Richard didn’t feel like going beyond the bullet-proof glass while the gunfight was still on. In any case, he was gathering material faster than he could write it down, so there was a good excuse for staying where he was. A fieldpiece must have been wheeled from one of the side streets, because the head of Anarchy on the great statue was suddenly blown off, and the arm of the hunted and despised Progress was shattered from the elbow down.

A few minutes later the secret-police agent, his face lapped in bandages, stood by Richard’s table, ruefully observing the scene in the square, as if wondering whether it would be worthwhile venturing into it at such a time. ‘I’m broken-hearted,’ he said to Richard. ‘Absolutely dispirited. If you buy me a Nihilitz I’ll sit down and tell you why.’

‘You’re the first person I’ve met in such a frame of mind,’ said Richard, calling the order.
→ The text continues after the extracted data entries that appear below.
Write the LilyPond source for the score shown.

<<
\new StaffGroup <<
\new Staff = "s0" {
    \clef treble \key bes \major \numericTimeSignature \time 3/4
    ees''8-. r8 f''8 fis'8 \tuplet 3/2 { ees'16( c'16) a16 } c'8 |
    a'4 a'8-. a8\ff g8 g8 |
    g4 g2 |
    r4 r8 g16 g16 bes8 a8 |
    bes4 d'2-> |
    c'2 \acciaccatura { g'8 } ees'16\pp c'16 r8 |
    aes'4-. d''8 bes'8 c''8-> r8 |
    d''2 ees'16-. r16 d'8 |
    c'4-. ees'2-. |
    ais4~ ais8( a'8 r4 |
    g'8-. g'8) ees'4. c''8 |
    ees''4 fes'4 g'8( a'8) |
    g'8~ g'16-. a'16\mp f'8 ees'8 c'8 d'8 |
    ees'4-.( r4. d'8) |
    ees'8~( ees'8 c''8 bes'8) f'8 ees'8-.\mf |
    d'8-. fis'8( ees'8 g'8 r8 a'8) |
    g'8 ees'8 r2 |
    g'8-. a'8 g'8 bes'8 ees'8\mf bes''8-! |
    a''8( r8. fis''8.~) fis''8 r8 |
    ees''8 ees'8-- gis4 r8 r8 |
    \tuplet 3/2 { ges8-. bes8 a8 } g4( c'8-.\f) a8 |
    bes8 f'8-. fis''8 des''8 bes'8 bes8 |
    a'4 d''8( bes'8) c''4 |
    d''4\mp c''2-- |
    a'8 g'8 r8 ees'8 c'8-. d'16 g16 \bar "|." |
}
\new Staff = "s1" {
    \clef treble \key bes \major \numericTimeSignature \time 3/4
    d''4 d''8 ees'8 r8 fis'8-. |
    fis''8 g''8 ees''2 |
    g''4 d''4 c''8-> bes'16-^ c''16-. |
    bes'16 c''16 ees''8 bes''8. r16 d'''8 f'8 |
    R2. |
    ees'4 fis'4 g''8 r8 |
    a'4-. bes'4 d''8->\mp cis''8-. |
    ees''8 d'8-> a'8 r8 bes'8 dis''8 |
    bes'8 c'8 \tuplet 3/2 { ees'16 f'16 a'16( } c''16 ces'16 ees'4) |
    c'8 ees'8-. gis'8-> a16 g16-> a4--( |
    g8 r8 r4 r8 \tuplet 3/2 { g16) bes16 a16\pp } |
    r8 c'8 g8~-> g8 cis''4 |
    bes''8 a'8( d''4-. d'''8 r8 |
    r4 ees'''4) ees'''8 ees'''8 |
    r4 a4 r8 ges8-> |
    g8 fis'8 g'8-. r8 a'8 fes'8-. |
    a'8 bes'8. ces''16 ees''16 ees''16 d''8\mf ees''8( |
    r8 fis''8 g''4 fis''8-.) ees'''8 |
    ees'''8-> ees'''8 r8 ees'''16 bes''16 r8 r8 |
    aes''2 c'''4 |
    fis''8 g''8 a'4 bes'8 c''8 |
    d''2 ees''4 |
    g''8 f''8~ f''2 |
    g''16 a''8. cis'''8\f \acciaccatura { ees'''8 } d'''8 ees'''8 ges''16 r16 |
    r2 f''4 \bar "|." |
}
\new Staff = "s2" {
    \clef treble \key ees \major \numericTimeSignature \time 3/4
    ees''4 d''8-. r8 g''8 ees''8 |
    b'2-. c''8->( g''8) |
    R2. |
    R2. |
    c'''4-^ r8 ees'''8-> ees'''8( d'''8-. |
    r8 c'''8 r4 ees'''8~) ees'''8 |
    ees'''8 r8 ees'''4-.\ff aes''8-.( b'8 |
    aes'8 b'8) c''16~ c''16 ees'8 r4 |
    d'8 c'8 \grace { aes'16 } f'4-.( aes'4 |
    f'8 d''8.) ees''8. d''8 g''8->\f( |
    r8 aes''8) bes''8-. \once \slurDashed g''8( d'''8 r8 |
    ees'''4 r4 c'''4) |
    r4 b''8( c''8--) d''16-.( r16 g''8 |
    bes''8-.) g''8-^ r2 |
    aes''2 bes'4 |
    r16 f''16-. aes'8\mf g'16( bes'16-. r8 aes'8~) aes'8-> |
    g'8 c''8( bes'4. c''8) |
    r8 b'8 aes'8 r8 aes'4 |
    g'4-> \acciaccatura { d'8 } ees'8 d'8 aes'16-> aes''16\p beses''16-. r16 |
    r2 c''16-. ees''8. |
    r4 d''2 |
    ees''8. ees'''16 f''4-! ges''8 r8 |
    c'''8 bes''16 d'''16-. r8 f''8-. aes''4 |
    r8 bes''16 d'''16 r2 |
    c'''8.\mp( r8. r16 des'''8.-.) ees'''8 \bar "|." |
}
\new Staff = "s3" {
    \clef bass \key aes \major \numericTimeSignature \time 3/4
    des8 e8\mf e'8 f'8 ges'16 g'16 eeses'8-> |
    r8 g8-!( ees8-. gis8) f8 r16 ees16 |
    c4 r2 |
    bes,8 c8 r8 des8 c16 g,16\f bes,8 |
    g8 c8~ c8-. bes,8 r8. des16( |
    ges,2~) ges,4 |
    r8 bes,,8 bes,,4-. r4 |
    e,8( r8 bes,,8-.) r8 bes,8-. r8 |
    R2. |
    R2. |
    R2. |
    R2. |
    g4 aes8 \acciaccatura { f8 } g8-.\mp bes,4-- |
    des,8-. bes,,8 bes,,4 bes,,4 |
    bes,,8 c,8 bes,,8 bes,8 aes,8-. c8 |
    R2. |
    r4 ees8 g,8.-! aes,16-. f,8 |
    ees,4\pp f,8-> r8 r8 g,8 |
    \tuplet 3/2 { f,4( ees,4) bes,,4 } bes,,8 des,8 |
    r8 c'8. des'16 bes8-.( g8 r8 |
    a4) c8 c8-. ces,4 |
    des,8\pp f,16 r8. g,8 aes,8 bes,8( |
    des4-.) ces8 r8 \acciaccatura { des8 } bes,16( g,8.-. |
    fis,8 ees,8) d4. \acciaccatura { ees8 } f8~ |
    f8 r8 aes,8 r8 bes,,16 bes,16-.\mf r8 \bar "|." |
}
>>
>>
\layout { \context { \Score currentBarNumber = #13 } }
‘I know, but I’ve given the best years of my life to that portrait, sitting behind it and looking at all sorts of people from every walk of life, and not harming anyone. I just recorded what they said so as to keep myself amused and happy, and then along comes this old lunatic who spoils my reason for being on earth. It’s absolutely disgusting, such a mean trick. Can you imagine that anyone could be so thoughtless and spiteful as to throw me out of a job like that?’